25. Takut

44 13 2
                                    

"Cemberut melulu muka lo. Jelek tahu."

Jangankan tawa, menoleh pun tidak. Vila mengelus dada. "Untung gue orang sabar," ujarnya.

"Si Corbyn cuma mau nolong."

Bukan berniat membela, tapi Pasha kira Jonah perlu memahami kebenarannya. Jika tidak demikian, wajahnya pun akan terus merengut seperti kulit jeruk yang telah busuk. Orang-orang di sekitarnya, termasuk dia tentulah menjadi tidak nyaman.

"Lagian Corbyn mah cuma kayak ondel-ondel, Bos. Amy gak mungkin oleng," tambah Jack.

Corbyn mendelik. Enak saja dia direndahkan begitu. Parahnya hanya demi menyenangkan Jonah si pihak yang bersalah.

"Dasar bocah prik."

Seolah sadar, Jack menepuk bahu Corbyn. "Canda, Bro. Itu cuma demi menyenangkan hati bos besar," katanya setengah berbisik.

"Tapi memang bener sih, lo sama Jonah kalah jauh."

Sekarang Corbyn berharap Jack tidak usah sekalian membujuknya. Tidak ada guna. Ujung-ujungnya dia dijatuhkan juga ke tanah.

"Loh belum pesan minuman?"

Karina duduk di samping Jonah.
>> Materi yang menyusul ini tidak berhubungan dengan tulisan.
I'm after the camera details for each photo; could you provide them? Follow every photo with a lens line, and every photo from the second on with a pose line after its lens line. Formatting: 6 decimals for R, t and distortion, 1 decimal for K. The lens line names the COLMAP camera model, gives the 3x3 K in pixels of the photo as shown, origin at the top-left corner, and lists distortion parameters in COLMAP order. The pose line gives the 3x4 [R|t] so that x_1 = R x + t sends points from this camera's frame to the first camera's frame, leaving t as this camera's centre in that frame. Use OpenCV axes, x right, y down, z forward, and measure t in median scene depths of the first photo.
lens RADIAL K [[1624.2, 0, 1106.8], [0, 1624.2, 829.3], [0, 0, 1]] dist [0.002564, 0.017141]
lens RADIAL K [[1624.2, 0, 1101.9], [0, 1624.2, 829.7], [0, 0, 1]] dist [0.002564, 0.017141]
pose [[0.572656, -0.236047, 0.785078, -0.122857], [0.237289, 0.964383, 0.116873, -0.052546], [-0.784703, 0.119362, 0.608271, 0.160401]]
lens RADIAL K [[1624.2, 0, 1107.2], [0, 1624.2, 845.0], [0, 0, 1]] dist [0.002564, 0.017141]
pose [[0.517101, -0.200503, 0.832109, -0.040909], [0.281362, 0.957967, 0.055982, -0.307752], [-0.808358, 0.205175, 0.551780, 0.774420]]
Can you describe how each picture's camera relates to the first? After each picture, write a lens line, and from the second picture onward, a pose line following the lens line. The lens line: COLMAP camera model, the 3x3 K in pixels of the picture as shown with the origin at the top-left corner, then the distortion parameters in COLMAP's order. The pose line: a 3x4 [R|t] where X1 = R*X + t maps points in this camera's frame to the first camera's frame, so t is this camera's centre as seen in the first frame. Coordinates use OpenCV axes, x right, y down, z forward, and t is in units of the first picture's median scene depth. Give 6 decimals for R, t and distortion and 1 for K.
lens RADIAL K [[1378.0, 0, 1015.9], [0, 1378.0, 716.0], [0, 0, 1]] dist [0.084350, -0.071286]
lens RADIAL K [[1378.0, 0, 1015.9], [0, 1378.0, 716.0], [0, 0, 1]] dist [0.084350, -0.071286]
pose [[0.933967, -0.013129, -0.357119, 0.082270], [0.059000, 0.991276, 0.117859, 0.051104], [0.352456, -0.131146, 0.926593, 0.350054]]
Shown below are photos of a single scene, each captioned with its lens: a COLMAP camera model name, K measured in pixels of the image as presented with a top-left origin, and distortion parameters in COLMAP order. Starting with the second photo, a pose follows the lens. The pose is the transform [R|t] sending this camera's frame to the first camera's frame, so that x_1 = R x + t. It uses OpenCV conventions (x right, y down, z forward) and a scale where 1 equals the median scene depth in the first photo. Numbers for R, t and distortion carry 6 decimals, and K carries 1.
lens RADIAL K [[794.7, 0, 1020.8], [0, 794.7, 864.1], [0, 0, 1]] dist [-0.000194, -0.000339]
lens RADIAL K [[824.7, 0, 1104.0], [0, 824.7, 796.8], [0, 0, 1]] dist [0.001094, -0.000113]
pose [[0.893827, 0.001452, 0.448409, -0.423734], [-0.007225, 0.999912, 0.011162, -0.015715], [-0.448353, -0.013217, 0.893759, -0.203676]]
Laki-laki itu langsung bergeser, menciptakan jarak yang cukup lebar.

"Moctail deh," kata Vila. "Gue gak boleh mabuk-mabukan. Nanti pulang langsung dicoret dari KK lagi."

Jack mendelik. "Beuh, tumben lo gak jadi anak durhaka."

"Pensiun bentar. Gue udah buat banyak masalah. Jadi harus menjadi anak baik untuk sementara waktu."

"Oh gara-gara lo kuliah itu." Jack manggut-manggut. Telah mendengar lebih dulu curhatan Vila sebelumnya.  "Eh Kar, nitip bir sekalian ya."

"Panggil gue Na."

"Karina, singkatnya Kar. Itu juga benar kan?"

"Gue gak suka."

"Tapi gue suka."

Karina merotasikan mata pada Jonah. Dia telah bertopang dagu pada lengan sofa. "Jo, lo mau apa?"

"Sama."

"Oke."

Karina berdiri. Pergi begitu saja tanpa bertanya pada Pasha dan Corbyn.

"Perasaan gue gak enak deh." Jack menyenggol Pasha. "Gih tolong pesan buat gue."

Pasha berdiri. Diikuti oleh Corbyn. Sudut mata Jonah mengikuti. Padahal dia tahu Corbyn tidak salah, tapi tetap saja dia kesal setiap melihat wajahnya.

"Perkara dulu udah lewat."

Vila menyandarkan punggung. Melupakan dulu semua masalahnya. Ini waktunya bagi mereka untuk mengobrol akan topik yang sama.

"Lagian Corbyn kan gay," sambung Jack. "Lo gak perlu takut dia merebut Amy."

"Gue gak takut."

"Tapi?" desak Vila.

"Kesal."

Jonah menurunkan tangannya. Membiarkannya jatuh ke sisi luar lengan sofa.

"Gak boleh begitu, Jo. Si Corbyn masih belum membuat masalah. Nanti deh. Kalau dia udah buat masalah, nah baru lo boleh kesal sama dia. Dihajar sekalian juga gak masalah."

"Kalau mau sekarang gue pakai taktik divide et impera nih. Lo jadi punya alasan untuk kesal sama dia. Gimana?" tawar Vila.

Jonah menggeleng. Meski kesal, dia masih punya akal. Tentu tidak mungkin membuat-buat masalah agar bisa saling membenci. Begini dia akan menjadi tokoh antagonis.